- _Your task_
Reproduce the entire listing below, substituting "January" for every occurrence of "Gennaio" and leaving all other lines untouched.

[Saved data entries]
= Beginning of Section =

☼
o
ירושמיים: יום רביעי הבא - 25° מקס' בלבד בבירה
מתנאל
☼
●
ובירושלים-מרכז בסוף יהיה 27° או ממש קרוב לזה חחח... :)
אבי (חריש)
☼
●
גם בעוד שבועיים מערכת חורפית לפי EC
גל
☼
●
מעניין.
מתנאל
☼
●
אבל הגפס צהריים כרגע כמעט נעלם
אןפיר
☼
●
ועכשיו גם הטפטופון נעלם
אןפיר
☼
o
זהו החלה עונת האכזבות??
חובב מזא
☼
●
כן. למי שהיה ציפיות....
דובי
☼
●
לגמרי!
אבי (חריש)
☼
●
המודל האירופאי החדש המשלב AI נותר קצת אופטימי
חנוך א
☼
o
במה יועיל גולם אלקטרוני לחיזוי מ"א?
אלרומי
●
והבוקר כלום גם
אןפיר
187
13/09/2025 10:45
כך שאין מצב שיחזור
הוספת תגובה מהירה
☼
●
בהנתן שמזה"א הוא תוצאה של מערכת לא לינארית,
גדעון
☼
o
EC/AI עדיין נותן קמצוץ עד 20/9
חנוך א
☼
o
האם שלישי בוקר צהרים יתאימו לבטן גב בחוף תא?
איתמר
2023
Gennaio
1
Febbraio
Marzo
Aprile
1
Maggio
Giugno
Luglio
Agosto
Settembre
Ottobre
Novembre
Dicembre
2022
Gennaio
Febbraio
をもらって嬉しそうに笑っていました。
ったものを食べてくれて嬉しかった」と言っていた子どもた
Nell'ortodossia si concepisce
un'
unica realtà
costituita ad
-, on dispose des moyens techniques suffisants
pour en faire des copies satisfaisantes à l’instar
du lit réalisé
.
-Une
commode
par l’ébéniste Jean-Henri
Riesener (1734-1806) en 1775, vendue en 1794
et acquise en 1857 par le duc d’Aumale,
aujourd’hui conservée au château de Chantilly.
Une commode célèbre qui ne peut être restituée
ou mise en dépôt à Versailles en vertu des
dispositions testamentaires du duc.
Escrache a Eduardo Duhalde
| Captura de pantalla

= End of Section =

- _The answer_
☼
o
ירושמיים: יום רביעי הבא - 25° מקס' בלבד בבירה
מתנאל
☼
●
ובירושלים-מרכז בסוף יהיה 27° או ממש קרוב לזה חחח... :)
אבי (חריש)
☼
●
גם בעוד שבועיים מערכת חורפית לפי EC
גל
☼
●
מעניין.
מתנאל
☼
●
אבל הגפס צהריים כרגע כמעט נעלם
אןפיר
☼
●
ועכשיו גם הטפטופון נעלם
אןפיר
☼
o
זהו החלה עונת האכזבות??
חובב מזא
☼
●
כן. למי שהיה ציפיות....
דובי
☼
●
לגמרי!
אבי (חריש)
☼
●
המודל האירופאי החדש המשלב AI נותר קצת אופטימי
חנוך א
☼
o
במה יועיל גולם אלקטרוני לחיזוי מ"א?
אלרומי
●
והבוקר כלום גם
אןפיר
187
13/09/2025 10:45
כך שאין מצב שיחזור
הוספת תגובה מהירה
☼
●
בהנתן שמזה"א הוא תוצאה של מערכת לא לינארית,
גדעון
☼
o
EC/AI עדיין נותן קמצוץ עד 20/9
חנוך א
☼
o
האם שלישי בוקר צהרים יתאימו לבטן גב בחוף תא?
איתמר
2023
January
1
Febbraio
Marzo
Aprile
1
Maggio
Giugno
Luglio
Agosto
Settembre
Ottobre
Novembre
Dicembre
2022
January
Febbraio
をもらって嬉しそうに笑っていました。
ったものを食べてくれて嬉しかった」と言っていた子どもた
Nell'ortodossia si concepisce
un'
unica realtà
costituita ad
-, on dispose des moyens techniques suffisants
pour en faire des copies satisfaisantes à l’instar
du lit réalisé
.
-Une
commode
par l’ébéniste Jean-Henri
Riesener (1734-1806) en 1775, vendue en 1794
et acquise en 1857 par le duc d’Aumale,
aujourd’hui conservée au château de Chantilly.
Une commode célèbre qui ne peut être restituée
ou mise en dépôt à Versailles en vertu des
dispositions testamentaires du duc.
Escrache a Eduardo Duhalde
| Captura de pantalla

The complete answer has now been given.